=== Texte retenu ===

........

La fraude
contre les droits sociaux opposables

En Angleterre le « Housing Homeless Persons Act » impose aux autorités locales d’assurer un logement à certaines catégories prioritaires. Mais ils n’existent pas de droit opposable devant les tribunaux. L’Ecosse a étendu la loi britannique pour imposer aux collectivités locales de loger provisoirement et durablement diverses catégories prioritaires dans leur parc de logements sociaux (ce qui correspond à nos HLM) ou chez des propriétaires sociaux reconnus (l'équivalent de nos HLM). Bref, l’Etat et les collectivités locales ont un devoir de logement et les décisions de non-attribution ou d’attribution sont contestables devant les tribunaux. L’objectif à terme et d’offrir un logement à toutes les familles dont il est établit qu’elles sont sans foyers pour des raisons indépendantes de leur volonté. Aux collectivités de fournir le logement, à l’Etat de garantir les ressources. Bref, le système est équivalent à la réservation de logement HLM pour des catégories prioritaires. Au lieu de rendre opposable le droit au logement mieux vaudrait imposer d’abord aux HLM une obligation de réserver une obligation de réserver 20% de leur parc – comme la loi SRU entend imposer 20% des logements sociaux aux communes – aux plus défavorisés (cela correspondrait à quelque 800.000 appartements)
Néanmoins ces attributions prioritaires ne sont pas sans poser problèmes car à la priorité de nos voisins correspond l’éviction des autres. L’Ecosse ne connaissant pas la pression migratoire qui est la nôtre, il serait sage de prévoir les tensions sociales qui pourraient résulter d’une distribution trop généreuse de coupe fil à des immigrés de fraîche date au détriment des familles qui attendent un logement social depuis des années.
Les spécialistes de l’histoire économique auront aussi remarqué la parenté de ces dispositions avec les fameuses «Poor laws» britanniques du début du 19ème siècle, qui faisaient aux collectivités locales un devoir de prendre en charge tous les pauvres qui se trouvaient sur leur territoire. La conséquence en fut la chasse aux pauvres, c'est à dire la généralisation de mesures d'entraves à la liberté de circulation et d'habitation, chaque commune cherchant autant que possible à repousser les pauvres qui risquaient d'arriver chez elle.

........

[Données structurées d'analyse de pages]
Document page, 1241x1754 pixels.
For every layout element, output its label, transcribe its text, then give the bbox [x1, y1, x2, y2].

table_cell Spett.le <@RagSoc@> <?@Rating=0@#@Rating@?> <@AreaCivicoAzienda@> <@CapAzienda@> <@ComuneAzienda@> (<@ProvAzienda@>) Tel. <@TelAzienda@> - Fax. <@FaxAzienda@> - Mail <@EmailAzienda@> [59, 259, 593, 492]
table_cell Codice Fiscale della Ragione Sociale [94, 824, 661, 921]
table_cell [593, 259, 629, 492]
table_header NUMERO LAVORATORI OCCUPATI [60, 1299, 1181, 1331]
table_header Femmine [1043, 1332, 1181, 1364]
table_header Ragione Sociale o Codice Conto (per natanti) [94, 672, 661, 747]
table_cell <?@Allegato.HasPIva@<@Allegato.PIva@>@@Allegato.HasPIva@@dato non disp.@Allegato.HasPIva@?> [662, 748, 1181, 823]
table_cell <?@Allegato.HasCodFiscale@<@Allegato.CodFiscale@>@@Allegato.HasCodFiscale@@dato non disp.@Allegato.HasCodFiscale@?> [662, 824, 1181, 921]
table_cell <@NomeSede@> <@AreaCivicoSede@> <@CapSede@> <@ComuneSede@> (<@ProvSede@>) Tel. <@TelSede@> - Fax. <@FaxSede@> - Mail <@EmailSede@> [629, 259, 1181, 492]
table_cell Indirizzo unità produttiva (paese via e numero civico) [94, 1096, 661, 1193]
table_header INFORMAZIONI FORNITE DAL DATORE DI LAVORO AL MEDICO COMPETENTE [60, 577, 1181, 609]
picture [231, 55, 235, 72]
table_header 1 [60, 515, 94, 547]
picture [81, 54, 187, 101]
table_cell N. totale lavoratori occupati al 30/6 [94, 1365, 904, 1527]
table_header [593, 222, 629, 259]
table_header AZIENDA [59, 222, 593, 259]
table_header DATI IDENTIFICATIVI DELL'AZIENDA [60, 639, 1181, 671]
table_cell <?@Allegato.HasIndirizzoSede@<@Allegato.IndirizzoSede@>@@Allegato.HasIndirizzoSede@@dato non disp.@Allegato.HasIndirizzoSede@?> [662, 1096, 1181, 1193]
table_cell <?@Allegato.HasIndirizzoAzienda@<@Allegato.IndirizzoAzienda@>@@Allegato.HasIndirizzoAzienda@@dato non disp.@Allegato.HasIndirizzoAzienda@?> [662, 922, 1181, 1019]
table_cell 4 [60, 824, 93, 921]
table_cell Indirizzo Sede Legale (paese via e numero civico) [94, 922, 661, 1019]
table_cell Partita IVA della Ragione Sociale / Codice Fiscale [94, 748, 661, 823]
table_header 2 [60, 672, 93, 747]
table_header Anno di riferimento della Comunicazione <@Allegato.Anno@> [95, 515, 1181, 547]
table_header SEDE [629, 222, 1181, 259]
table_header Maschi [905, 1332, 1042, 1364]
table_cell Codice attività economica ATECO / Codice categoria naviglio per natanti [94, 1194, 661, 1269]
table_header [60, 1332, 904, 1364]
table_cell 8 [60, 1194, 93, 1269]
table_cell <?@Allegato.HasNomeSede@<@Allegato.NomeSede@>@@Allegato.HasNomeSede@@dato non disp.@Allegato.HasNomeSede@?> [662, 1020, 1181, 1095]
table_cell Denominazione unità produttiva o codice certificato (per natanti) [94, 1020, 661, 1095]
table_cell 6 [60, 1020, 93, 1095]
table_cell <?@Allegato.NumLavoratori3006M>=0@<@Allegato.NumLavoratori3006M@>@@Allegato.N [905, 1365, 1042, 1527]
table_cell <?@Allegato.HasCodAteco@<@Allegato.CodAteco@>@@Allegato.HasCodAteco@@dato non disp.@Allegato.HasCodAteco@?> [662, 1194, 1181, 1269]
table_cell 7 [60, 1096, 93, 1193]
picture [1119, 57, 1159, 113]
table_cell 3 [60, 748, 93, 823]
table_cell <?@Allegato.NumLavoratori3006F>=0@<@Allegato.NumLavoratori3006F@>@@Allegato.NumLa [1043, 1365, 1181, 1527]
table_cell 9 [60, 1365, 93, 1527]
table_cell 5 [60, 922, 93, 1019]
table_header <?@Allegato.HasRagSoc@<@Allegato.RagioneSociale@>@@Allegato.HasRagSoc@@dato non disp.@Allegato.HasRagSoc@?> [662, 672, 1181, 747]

........

=== Consignes ===
A. Pour chacune des affirmations suivantes, dites si le texte retenu la confirme et citez mot pour mot le passage décisif : (i) l'Écosse a étendu la loi britannique ; (ii) la mesure de réservation proposée représenterait environ 800 000 appartements ; (iii) les « Poor laws » datent de la fin du 19e siècle.
B. Énumérez toutes les lois que le texte retenu désigne par un nom propre.
C. D'après le texte retenu, quelle fut la conséquence des « Poor laws » ?
Répondez en vous fondant exclusivement sur le texte retenu.

=== Réponses ===
A.
(i) Oui : « L’Ecosse a étendu la loi britannique ».
(ii) Oui : « cela correspondrait à quelque 800.000 appartements ».
(iii) Non : « les fameuses «Poor laws» britanniques du début du 19ème siècle ».

B.
- « Housing Homeless Persons Act »
- la loi SRU
- les « Poor laws »

C. La chasse aux pauvres, c'est-à-dire la généralisation de mesures d'entraves à la liberté de circulation et d'habitation.